April 25 – Anzac Day

Posted on April 25, 2015

ANZAC = Australian and New Zealand Army Corps

During World War I, ANZAC and also some Canadian soldiers fought in the British forces at Gallipoli against the Ottoman Empire. They landed on Gallipoli on this date in 1915.

Where is Gallipoli? And why were soldiers from as far as Australia, New Zealand, England, and Canada fighting there?

Gallipoli is a peninsula (a bit of land surrounded by water on three sides) that forms the northern part of the strait that provided a sea route to the Russian Empire. Russia, France, and Great Britain were Allies during World War I, and the latter two nations mounted an attack on the Ottoman Empire in order to control the peninsula.

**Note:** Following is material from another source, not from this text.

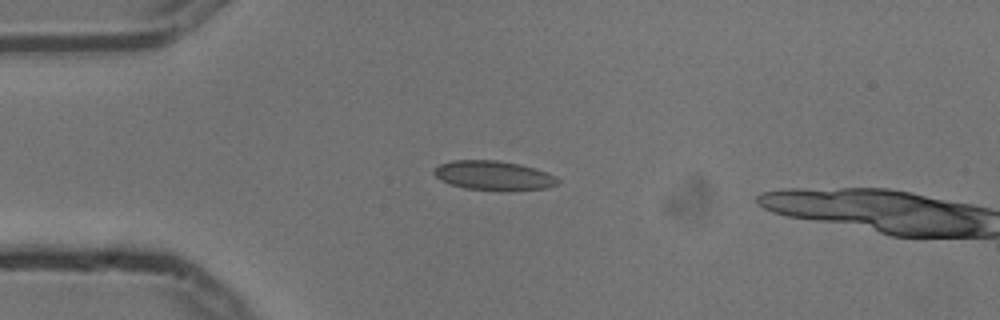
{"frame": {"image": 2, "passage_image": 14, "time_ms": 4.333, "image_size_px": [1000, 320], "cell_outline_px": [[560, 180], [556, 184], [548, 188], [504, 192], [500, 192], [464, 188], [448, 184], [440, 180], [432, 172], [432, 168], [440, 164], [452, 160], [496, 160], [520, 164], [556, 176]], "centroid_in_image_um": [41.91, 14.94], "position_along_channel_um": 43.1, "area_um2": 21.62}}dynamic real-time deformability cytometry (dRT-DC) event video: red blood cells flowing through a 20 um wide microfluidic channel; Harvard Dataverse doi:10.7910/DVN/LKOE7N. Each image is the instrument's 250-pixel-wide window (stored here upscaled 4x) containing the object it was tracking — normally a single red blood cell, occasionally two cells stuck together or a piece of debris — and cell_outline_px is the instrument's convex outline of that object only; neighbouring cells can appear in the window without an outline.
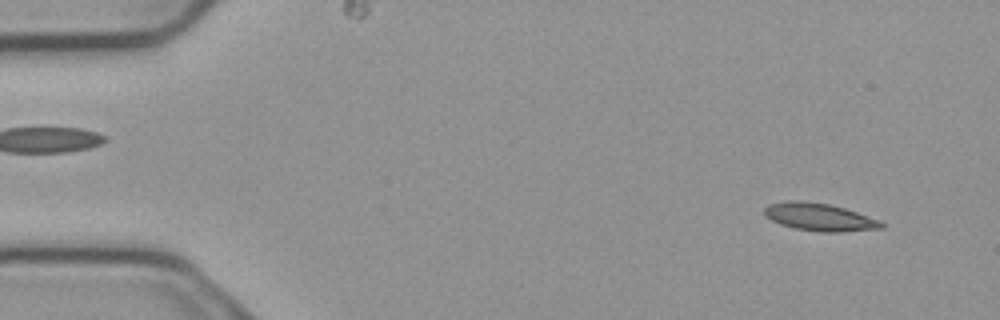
{"species": "common noctule bat (a hibernating species)", "species_latin": "Nyctalus noctula", "temperature_condition": "cold", "stored_images_in_passage": 4, "camera_frame_rate_fps": 3000, "um_per_image_px": 0.085, "animal": {"sex": "male", "body_mass_g": 23.1, "forearm_length_mm": 52.7}, "frame": {"image": 1, "passage_image": 1, "time_ms": 0.0, "image_size_px": [1000, 320], "cell_outline_px": [[884, 228], [840, 232], [820, 232], [796, 228], [780, 224], [764, 216], [764, 208], [768, 204], [788, 200], [800, 200], [828, 204], [844, 208], [880, 220], [884, 224]], "centroid_in_image_um": [69.63, 18.44], "position_along_channel_um": 15.4, "area_um2": 18.84}}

At the time, Australia and New Zealand and Canada were all “dominions” of Great Britain, which means that they were self-ruling but only semi-independent; their close ties with Britain meant that the these and other dominions could be called on for soldiers and equipment.

The Gallipoli campaign, like the rest of the war, was long and bloody. There were many casualties on both sides, and after eight months, the Allied forces withdrew to Egypt. It was considered a great victory for the Ottoman Empire – but of course, eventually the Allies triumphed and the Ottoman Empire crumbled.

Anzac Day is a day of remembrance of the people who fought at Gallipoli, especially the people who were injured or killed in the campaign. This remembrance is observed in Australia, New Zealand, the Cook Islands, Niue, Pitcairn Islands, and Tongo, and it used to be a national holiday in Papua New Guinea and Samoa, as well. Some people in Canada observe the holiday as well.

Anzac Day was celebrated the very next year
after that April 25, 1915, landing.
Nowadays, in Australia and New Zealand, all their nations' people who have served in the armed forces, and especially all of those who died in all wars, conflicts, and peacekeeping operations, are celebrated on Anzac Day. It is an unusual national day in that two separate nations share the same remembrance day and also make reference to both countries in the holiday's name. Other shared days of remembrance tend to have more general names – such as “Armistice Day” and “VE Day” (Victory in Europe Day).

In order to celebrate this important day, there is a Dawn Service (because the ANZAC forces landed on Gallipoli at dawn), and there is a National Ceremony at the Australian War Memorial.